• **Brief**
Reply solely with the number of lines, in the records underneath, that include the word "wrist".

• **Material for the task**
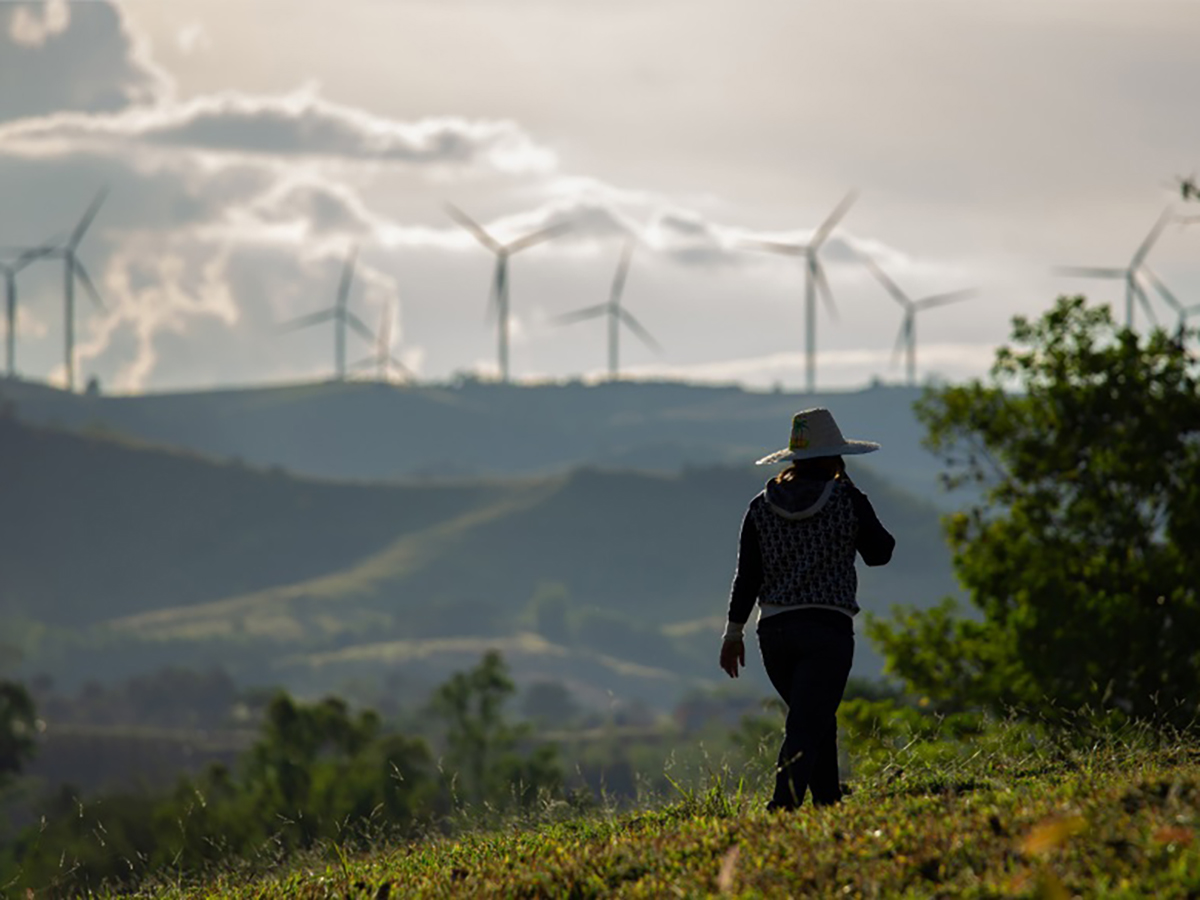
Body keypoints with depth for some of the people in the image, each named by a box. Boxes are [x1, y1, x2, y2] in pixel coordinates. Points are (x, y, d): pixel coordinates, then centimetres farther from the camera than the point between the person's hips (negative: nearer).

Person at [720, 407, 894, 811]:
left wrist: (734, 632, 10)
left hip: (774, 630, 4)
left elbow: (747, 576, 4)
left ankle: (829, 803, 24)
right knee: (806, 727, -9)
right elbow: (880, 553, 9)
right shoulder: (848, 502, -4)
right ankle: (784, 800, -27)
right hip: (828, 627, -4)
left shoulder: (762, 508, 5)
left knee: (817, 719, 21)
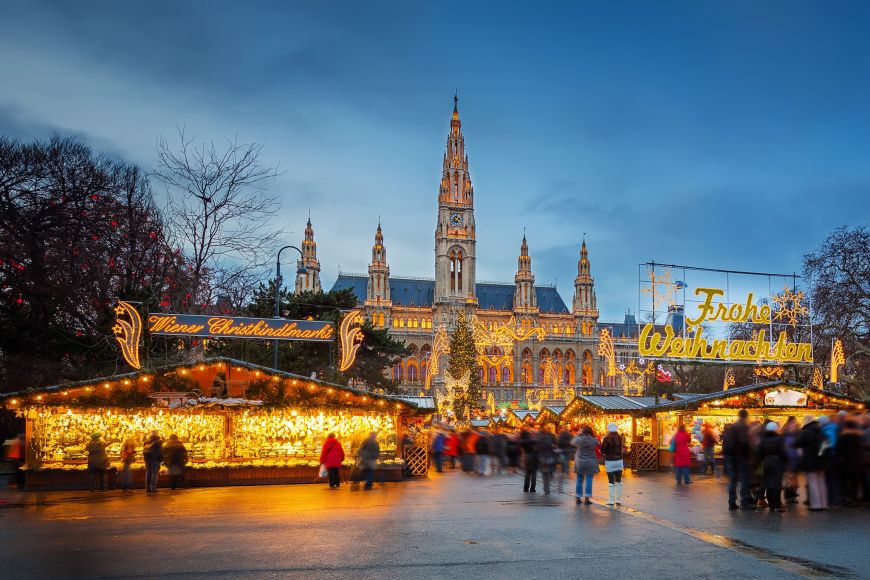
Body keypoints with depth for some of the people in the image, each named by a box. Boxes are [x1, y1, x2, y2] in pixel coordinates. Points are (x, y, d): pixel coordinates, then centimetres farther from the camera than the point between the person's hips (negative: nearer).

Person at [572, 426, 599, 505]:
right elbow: (598, 443, 11)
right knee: (589, 481, 2)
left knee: (579, 481, 11)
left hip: (580, 463, 1)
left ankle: (578, 498, 17)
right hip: (591, 463, -1)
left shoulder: (578, 439, -11)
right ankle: (587, 499, -1)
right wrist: (594, 436, 14)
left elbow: (572, 442, 10)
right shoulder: (594, 440, -11)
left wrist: (578, 434, 16)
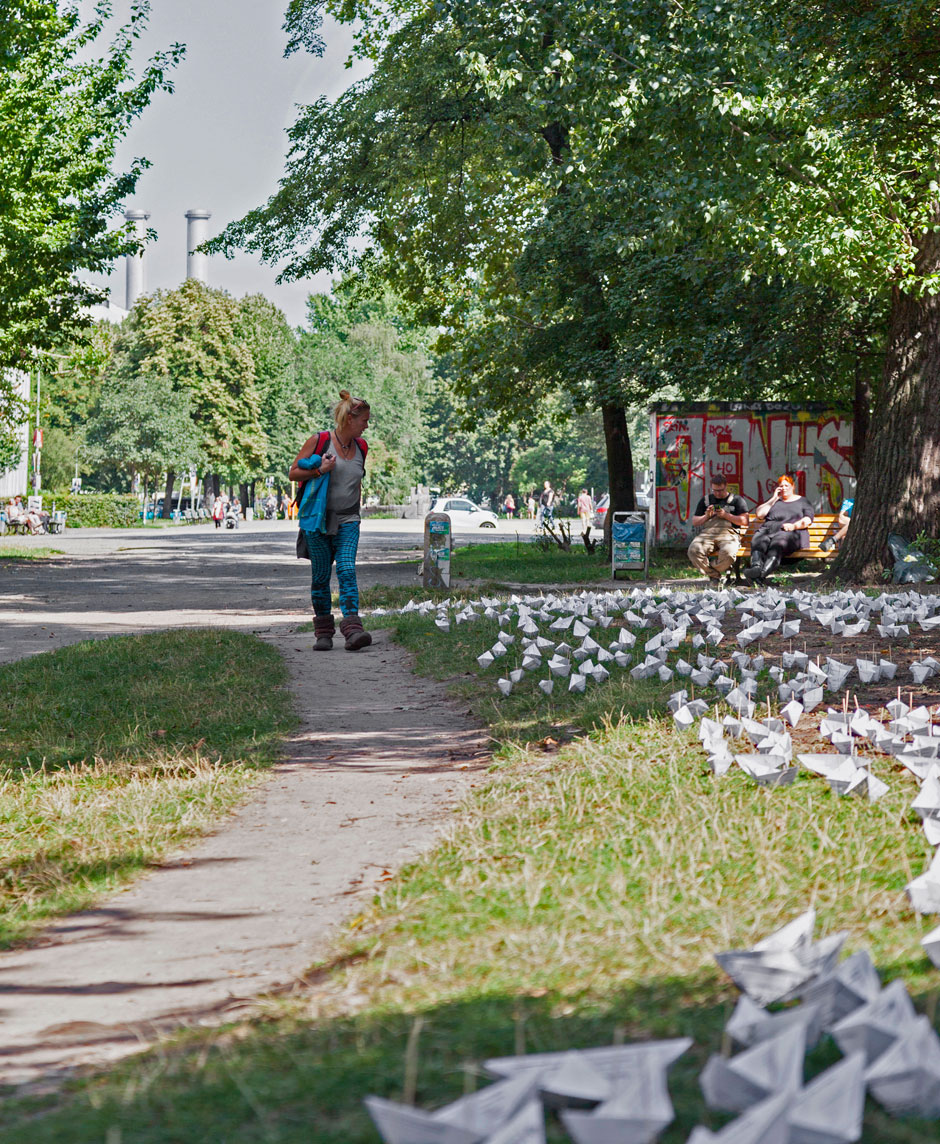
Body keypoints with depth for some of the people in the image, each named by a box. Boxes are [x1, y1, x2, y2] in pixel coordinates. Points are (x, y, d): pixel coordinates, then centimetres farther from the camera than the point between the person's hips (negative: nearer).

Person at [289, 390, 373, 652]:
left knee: (347, 571, -14)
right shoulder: (319, 441, -5)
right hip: (318, 521, -2)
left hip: (347, 522, 2)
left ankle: (353, 630, -24)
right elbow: (293, 473, -2)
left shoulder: (360, 447, 9)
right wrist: (319, 471, -15)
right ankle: (324, 632, 13)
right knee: (320, 576, 2)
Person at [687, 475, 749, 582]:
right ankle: (714, 576, -17)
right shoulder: (705, 500, 25)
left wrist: (726, 515, -4)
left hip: (729, 533, -2)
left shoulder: (737, 500, 16)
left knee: (728, 552, -39)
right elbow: (694, 522, 23)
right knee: (693, 550, -32)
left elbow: (744, 521, 6)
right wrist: (707, 516, 4)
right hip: (707, 532, 2)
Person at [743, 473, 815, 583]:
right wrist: (774, 499, 14)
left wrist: (794, 526, -11)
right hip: (768, 531, 3)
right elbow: (759, 514, 17)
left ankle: (764, 572, -65)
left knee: (778, 541, -40)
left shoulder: (802, 501, 24)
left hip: (791, 533, -3)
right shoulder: (773, 501, 32)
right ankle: (756, 566, -62)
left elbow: (808, 520, 8)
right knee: (758, 540, -34)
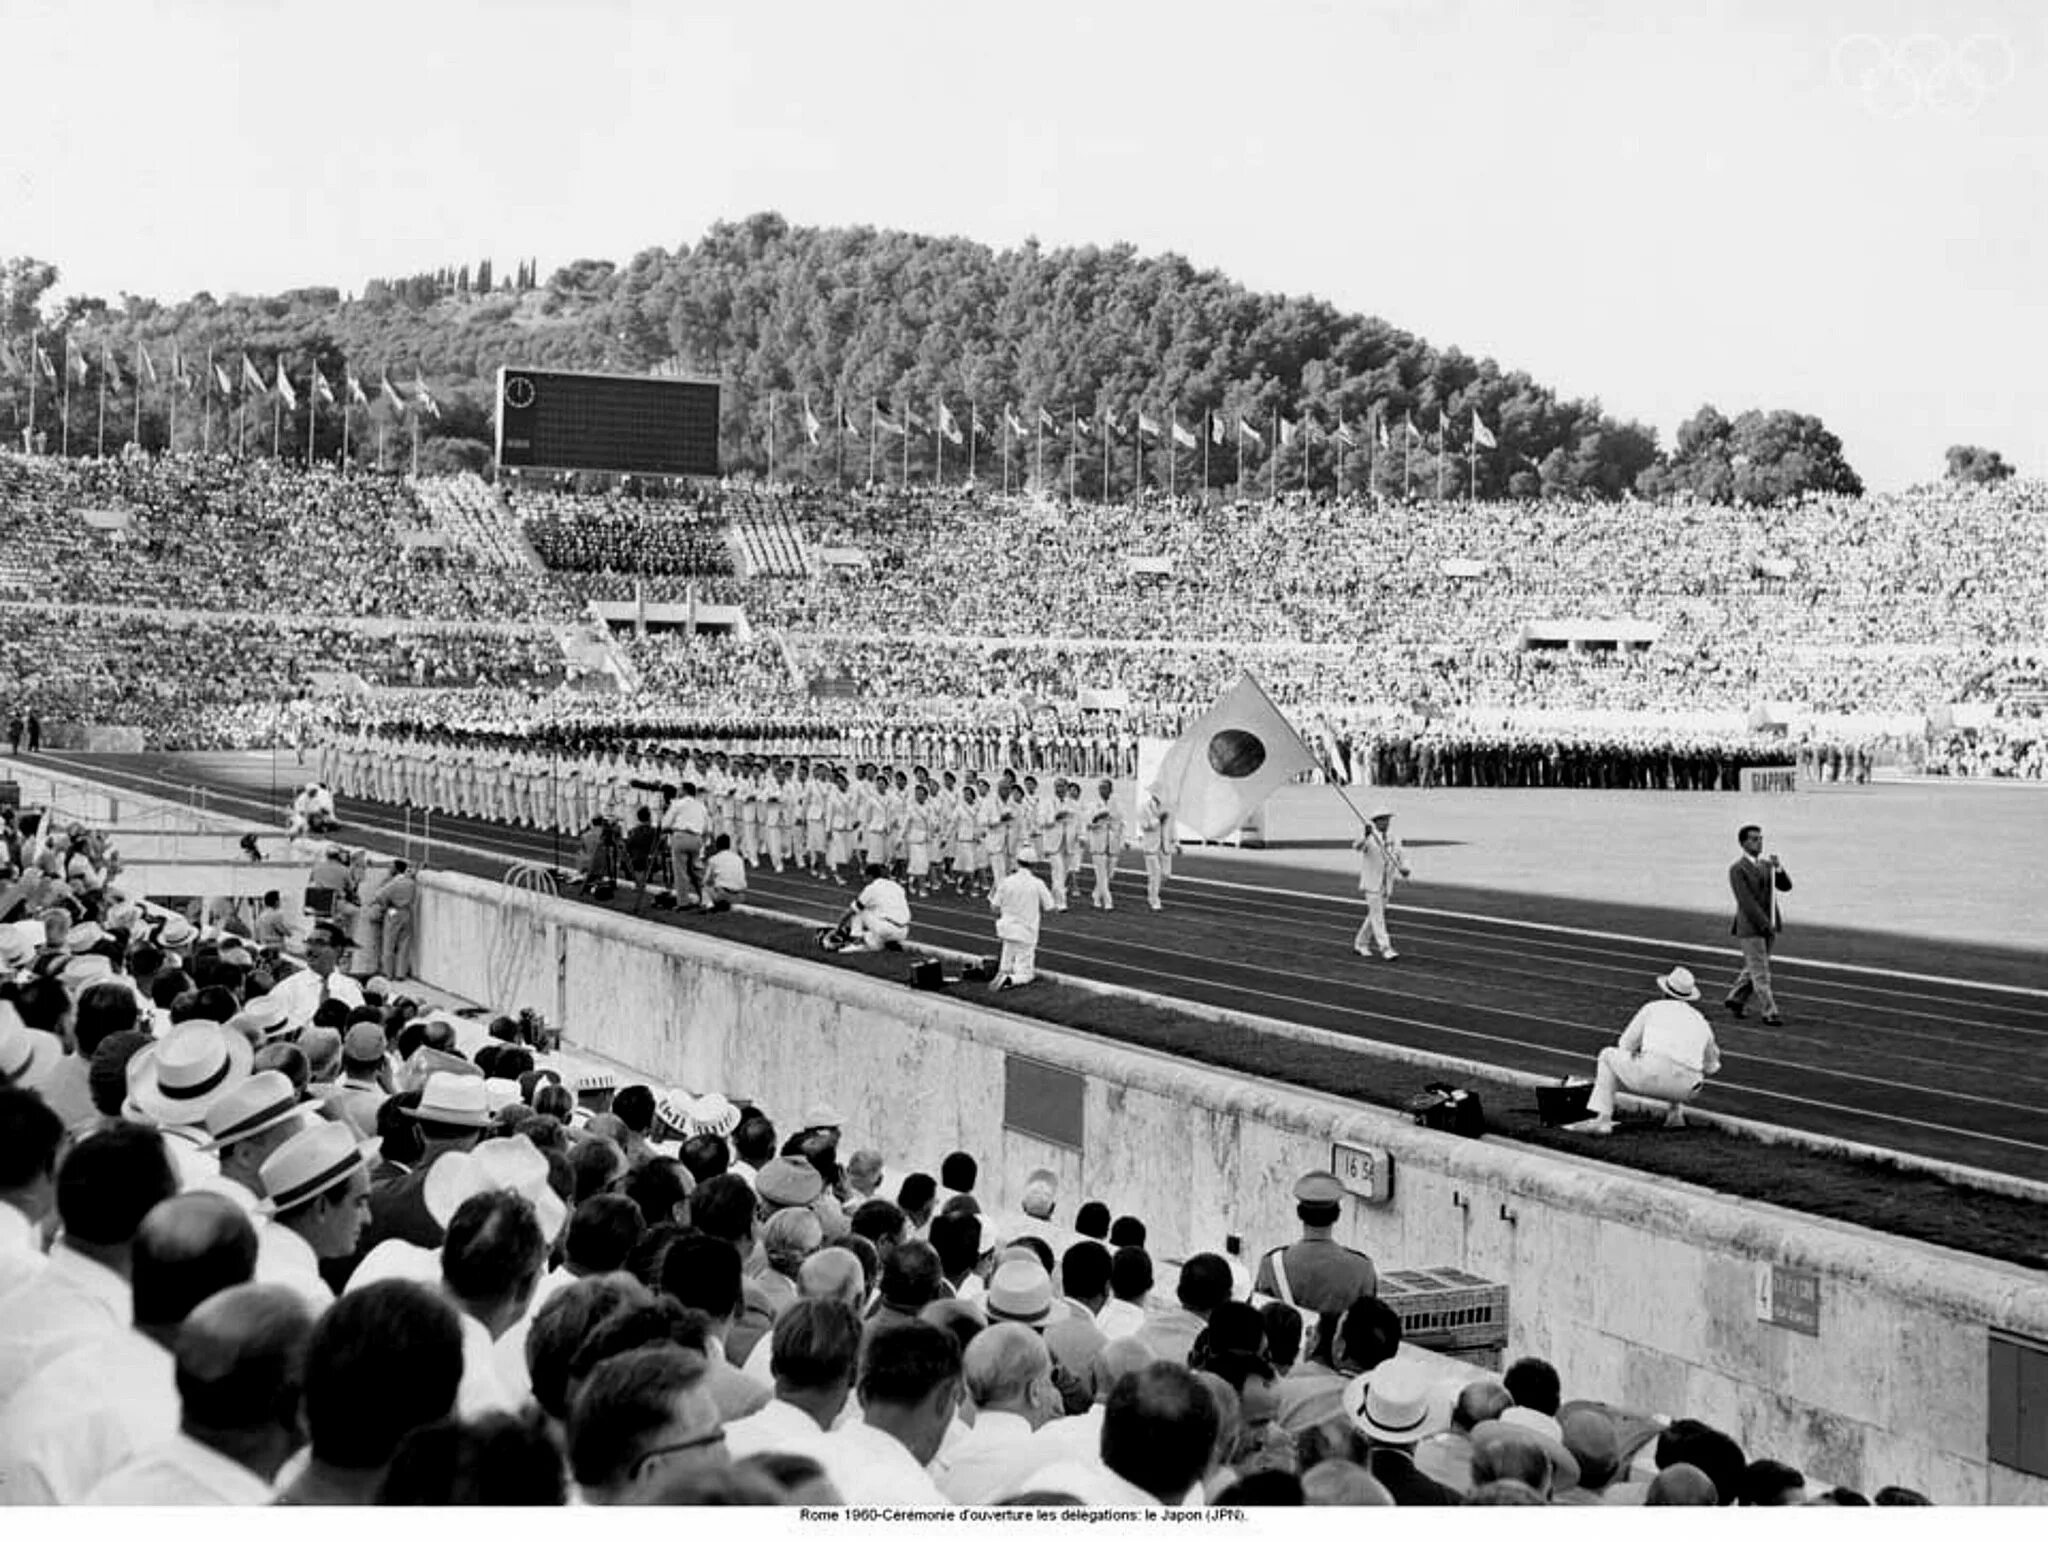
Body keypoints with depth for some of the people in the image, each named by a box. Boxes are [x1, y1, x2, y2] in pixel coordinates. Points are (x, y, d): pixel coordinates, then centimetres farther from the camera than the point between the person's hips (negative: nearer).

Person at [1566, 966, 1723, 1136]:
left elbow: (1626, 1046, 23)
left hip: (1651, 1076, -4)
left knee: (1608, 1055, 22)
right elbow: (1710, 1068, 37)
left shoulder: (1652, 1008, 17)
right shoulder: (1701, 1022, 24)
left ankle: (1602, 1120, 10)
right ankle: (1676, 1112, 19)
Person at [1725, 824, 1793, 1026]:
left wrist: (1778, 868, -14)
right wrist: (1765, 924, -20)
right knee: (1760, 973, -5)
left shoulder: (1766, 865, 11)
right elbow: (1746, 901, -17)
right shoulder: (1737, 870, -10)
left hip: (1767, 926, 7)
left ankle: (1735, 999, 31)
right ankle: (1769, 1013, -2)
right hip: (1750, 928, -7)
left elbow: (1786, 887, 4)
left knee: (1752, 969, 16)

• **Solved exercise**
10